Throughout the work, the author follows eight students who have a lifestyle where overachieving takes priority. She occasionally interrupts to address issues that affect one of the teens and explains its negative effect on an international scale. She discusses how social pressure from parents and friends, drugs, drinking, and suicide play a part in high school teenager's lives.

Robbins puts the No Child Left Behind Act in a negative light by placing an emphasis on standardized tests and claims the college admissions process in the United States to be corrupt and inefficient.

== Characters ==
- "AP" Frank (later just Frank) is a Korean/white college freshman attending Harvard. As a high school student, he had to deal with horrifying parental pressure to succeed and to come out on the top. His Korean mother's traditional Asian upbringing and values clashes against those of his white father.

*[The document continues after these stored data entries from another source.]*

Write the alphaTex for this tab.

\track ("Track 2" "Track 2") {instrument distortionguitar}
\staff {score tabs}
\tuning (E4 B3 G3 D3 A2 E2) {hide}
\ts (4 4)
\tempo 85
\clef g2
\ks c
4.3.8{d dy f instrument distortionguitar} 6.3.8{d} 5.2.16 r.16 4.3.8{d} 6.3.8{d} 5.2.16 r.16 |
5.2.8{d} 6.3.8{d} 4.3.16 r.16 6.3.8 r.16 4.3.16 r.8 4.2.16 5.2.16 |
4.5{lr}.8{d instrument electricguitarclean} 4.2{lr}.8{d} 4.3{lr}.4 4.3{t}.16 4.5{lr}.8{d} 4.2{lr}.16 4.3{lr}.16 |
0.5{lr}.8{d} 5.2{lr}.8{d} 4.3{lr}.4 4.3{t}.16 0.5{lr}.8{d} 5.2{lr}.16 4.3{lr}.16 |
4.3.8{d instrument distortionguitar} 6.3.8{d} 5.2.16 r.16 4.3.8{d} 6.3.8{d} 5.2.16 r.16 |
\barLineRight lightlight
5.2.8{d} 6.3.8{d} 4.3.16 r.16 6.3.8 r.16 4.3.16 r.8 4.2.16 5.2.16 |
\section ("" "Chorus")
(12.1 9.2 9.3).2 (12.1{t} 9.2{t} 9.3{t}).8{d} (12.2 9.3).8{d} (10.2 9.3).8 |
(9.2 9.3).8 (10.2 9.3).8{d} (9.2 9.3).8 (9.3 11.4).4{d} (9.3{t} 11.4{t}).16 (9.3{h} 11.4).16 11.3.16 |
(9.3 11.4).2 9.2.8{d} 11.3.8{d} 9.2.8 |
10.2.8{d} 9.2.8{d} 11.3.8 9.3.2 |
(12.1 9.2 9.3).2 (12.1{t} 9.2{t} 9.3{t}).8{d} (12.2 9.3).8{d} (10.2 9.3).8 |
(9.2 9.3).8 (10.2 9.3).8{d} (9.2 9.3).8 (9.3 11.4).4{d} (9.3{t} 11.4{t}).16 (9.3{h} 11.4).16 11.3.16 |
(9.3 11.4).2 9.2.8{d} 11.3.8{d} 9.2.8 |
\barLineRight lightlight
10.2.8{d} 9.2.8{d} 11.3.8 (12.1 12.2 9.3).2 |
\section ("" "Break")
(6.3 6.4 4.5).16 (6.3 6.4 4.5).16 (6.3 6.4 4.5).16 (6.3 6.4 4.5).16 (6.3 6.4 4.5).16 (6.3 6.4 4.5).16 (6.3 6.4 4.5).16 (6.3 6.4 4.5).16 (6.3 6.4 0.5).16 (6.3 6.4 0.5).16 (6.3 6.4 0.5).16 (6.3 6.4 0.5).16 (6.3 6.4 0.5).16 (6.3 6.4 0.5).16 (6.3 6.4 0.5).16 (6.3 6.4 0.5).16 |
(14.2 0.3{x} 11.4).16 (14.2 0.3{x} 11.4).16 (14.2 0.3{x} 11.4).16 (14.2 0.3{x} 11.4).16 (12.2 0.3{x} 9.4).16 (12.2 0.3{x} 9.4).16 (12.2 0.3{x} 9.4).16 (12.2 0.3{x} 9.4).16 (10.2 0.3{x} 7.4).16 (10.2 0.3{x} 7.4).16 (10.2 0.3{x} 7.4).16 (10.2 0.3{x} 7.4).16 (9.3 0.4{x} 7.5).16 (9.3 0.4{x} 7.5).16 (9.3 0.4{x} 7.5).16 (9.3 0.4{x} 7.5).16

- Audrey is a Hispanic junior who deals with perfectionism throughout the book. She works vigorously (often on weekends) on a physics project consisting of building a bridge out of toothpicks that can hold a certain amount of weight. After crafting it, she leaves it in the physics classroom, only to discover later that it is gone. Her teacher gives her an A, but Audrey still wants first place in the competition.
- C.J., a white student perceived as the class flirt, has to deal with misconceptions about being an overachiever.
- Julie is a white, self-driven overachiever who runs cross country. She fools people into thinking she is confident, perfect, and has everything under control, despite harboring uncertainties about her future. Julie finally relaxes when she arrives at Dartmouth College. Instead of taking herself so seriously and worrying so much about her image, she adopts the mantra "my life is a joke" and thus becomes immune to awkward situations.
- Pete is labeled an underachieving "meathead" who has the skills to succeed but not the motivation. His image and parents' financial issues have been stifling him.
- Sam is perceived as the teacher's pet and an overachiever who feels that if he doesn't get in a name-brand school, his hard work in high school would be wasted.
- Taylor is popular, but she is also friends with the "smart kids" and frequently has trouble balancing these two worlds. She often hides her intelligence from her "popular" friends, knowing that they will judge her for re-taking the SAT when she got a 1490 [including a perfect score on the math section] on her first try.
- Ryland is perceived as the slacker and struggles with dropping grades, too many extracurricular activities, and a form of ADD that requires Ritalin as treatment. This causes conflicts with his mother, who is convinced that he doesn't need the drug.
- The Stealth Overachiever is a mysterious junior who flies under the radar and, as we later discover, is someone familiar.